Erica Chenoweth and Maria J. Stephan's Columbia-published title has received this year's Grawemeyer Award for Ideas Improving World Order, awarded by the University of Louisville. The award is intended to stimulate the recognition, dissemination and critical analysis of outstanding proposals for improving world order. Why Civil Resistance Works explains that non-violent resistance brings about political change much more effectively than the use of violence. Chenoweth and Stephan collected and analyzed data on all known uprisings between 1900 and 2006, learning that the non-violent campaigns succeeded twice as often as the violent ones—even in the face of brutal repression.

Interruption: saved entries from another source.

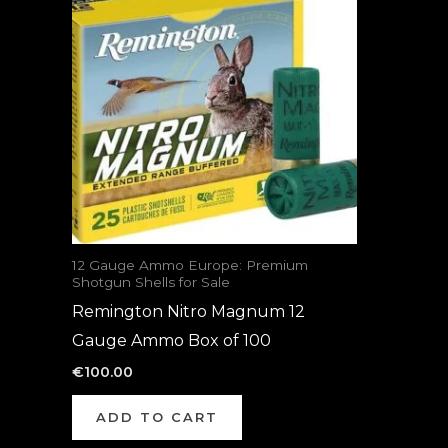
12 Gauge Ammo Europe: Premium
Shotgun Shells for Sale
Remington Nitro Magnum 12
Gauge Ammo Box of 100
€
100.00
ADD TO CART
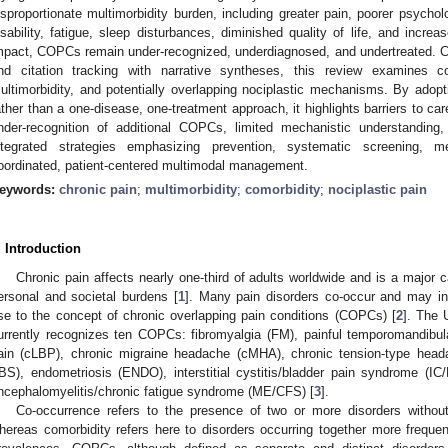
isproportionate multimorbidity burden, including greater pain, poorer psycholog
isability, fatigue, sleep disturbances, diminished quality of life, and increas
mpact, COPCs remain under-recognized, underdiagnosed, and undertreated. Co
nd citation tracking with narrative syntheses, this review examines c
ultimorbidity, and potentially overlapping nociplastic mechanisms. By adopt
ather than a one-disease, one-treatment approach, it highlights barriers to ca
nder-recognition of additional COPCs, limited mechanistic understandi
ntegrated strategies emphasizing prevention, systematic screening, 
oordinated, patient-centered multimodal management.
eywords:
chronic pain
;
multimorbidity
;
comorbidity
;
nociplastic pain
. Introduction
Chronic pain affects nearly one-third of adults worldwide and is a major c
ersonal and societal burdens [
1
]. Many pain disorders co-occur and may i
ise to the concept of chronic overlapping pain conditions (COPCs) [
2
]. The 
urrently recognizes ten COPCs: fibromyalgia (FM), painful temporomandibul
ain (cLBP), chronic migraine headache (cMHA), chronic tension-type head
IBS), endometriosis (ENDO), interstitial cystitis/bladder pain syndrome (
ncephalomyelitis/chronic fatigue syndrome (ME/CFS) [
3
].
Co-occurrence refers to the presence of two or more disorders without
hereas comorbidity refers here to disorders occurring together more frequent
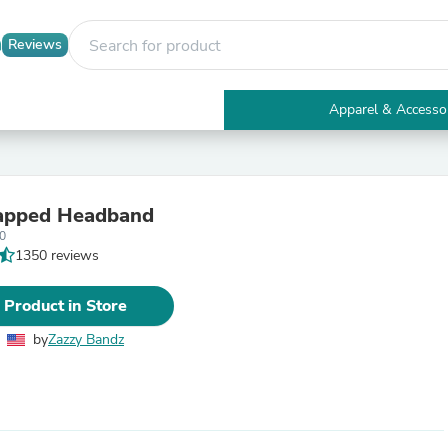
Reviews
Apparel & Accesso
Electronics
Furniture
Tables
Accent Tables
apped Headband
Apparel & Accessories
0
Clothing
1350 reviews
Activewear
Health & Beauty
Health Care
 Product in Store
Electronics Accessories
Home & Garden
by
Zazzy Bandz
Bathroom Accessories
Bath Mats & Rugs
Bath Pillows
Baby & Toddler Clothing
Communications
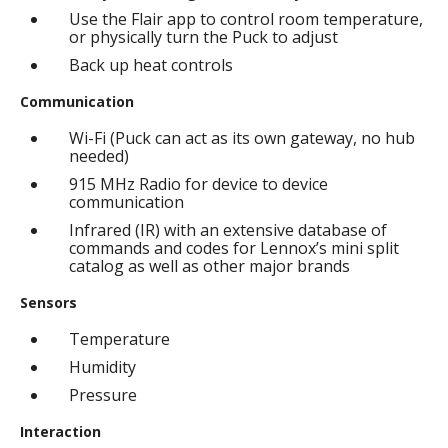
Use the Flair app to control room temperature,
or physically turn the Puck to adjust
Back up heat controls
Communication
Wi-Fi (Puck can act as its own gateway, no hub
needed)
915 MHz Radio for device to device
communication
Infrared (IR) with an extensive database of
commands and codes for Lennox’s mini split
catalog as well as other major brands
Sensors
Temperature
Humidity
Pressure
Interaction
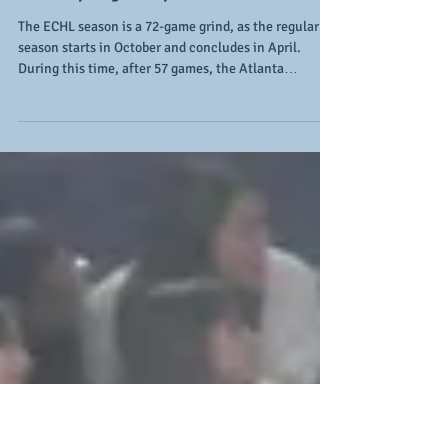
Gladiators continue to make
their playoff push
The ECHL season is a 72-game grind, as the regular
season starts in October and concludes in April.
During this time, after 57 games, the Atlanta
Gladiators are within sight of one of their goals this
season, which is a return to the postseason. Through
a combination of one of the league's top defenses and
opportune offense, the goal is in sight (however, it's
likely not their only goal for the 2025-26 season). The
team has won 2 of the 3 games on their current
homestand an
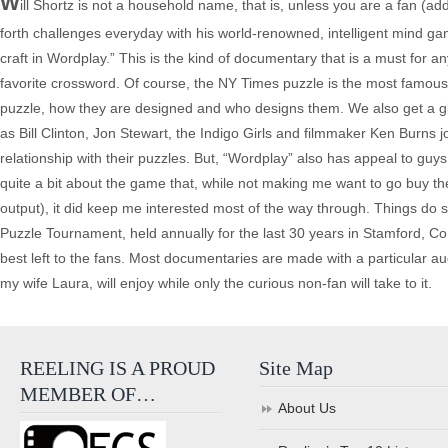
W
ill Shortz is not a household name, that is, unless you are a fan (
forth challenges everyday with his world-renowned, intelligent mind 
craft in Wordplay.” This is the kind of documentary that is a must for
favorite crossword. Of course, the NY Times puzzle is the most famous
puzzle, how they are designed and who designs them. We also get a gli
as Bill Clinton, Jon Stewart, the Indigo Girls and filmmaker Ken Burns j
relationship with their puzzles. But, “Wordplay” also has appeal to guys l
quite a bit about the game that, while not making me want to go buy th
output), it did keep me interested most of the way through. Things do sl
Puzzle Tournament, held annually for the last 30 years in Stamford, C
best left to the fans. Most documentaries are made with a particular au
my wife Laura, will enjoy while only the curious non-fan will take to it.
REELING IS A PROUD
Site Map
MEMBER OF…
About Us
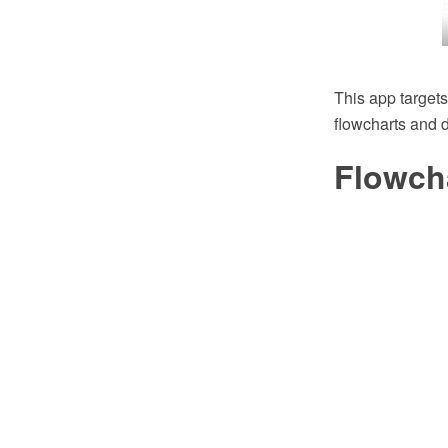
This app targets
flowcharts and 
Flowch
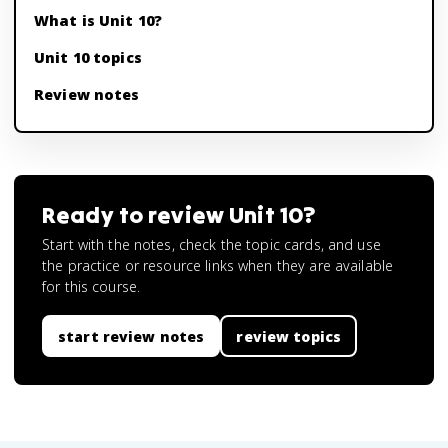
What is Unit 10?
Unit 10 topics
Review notes
Ready to review
Unit 10
?
Start with the notes, check the topic cards, and use
the practice or resource links when they are available
for this course.
start review notes
review topics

Once again, the National Book Award in Poetry has gone to a university press-published work. Poet David Ferry has been honored with the 2012 award for his new volume Bewilderment: New Poems and Translations, published this year by University of Chicago Press. The award notes that "In poem after poem, his diction modulates beautifully between plainspoken high eloquence and colloquial vigor, making his distinctive speech one of the most interesting and ravishing achievements of the past half century."
Chinese novelist and story writer Mo Yan has been honored with this year's Nobel Prize in Literature: "Through a mixture of fantasy and reality, historical and social perspectives, Mo Yan has created a world reminiscent in its complexity of those in the writings of William Faulkner and Gabriel García Márquez, at the same time finding a departure point in old Chinese literature and in oral tradition." Yan's work has been published by AAUP members Chinese University Press and in translation by University of Oklahoma Press, and three of his titles are distributed through Columbia University Press and University of Chicago Press.
For the second year running, a university press title has been awarded an Edgar Award for mystery writing. Princeton University Press's On Conan Doyle, by Pulitzer Prize winner Michael Dirda, was honored with the Critical/Biographical prize (after a 2011 Edgar went to Nebraska's Scoreboard, Baby). Combining memoir and appreciation, On Conan Doyle is an engaging personal introduction to Holmes's creator, as well as a rare insider's account of the curiously delightful activities and playful scholarship of The Baker Street Irregulars.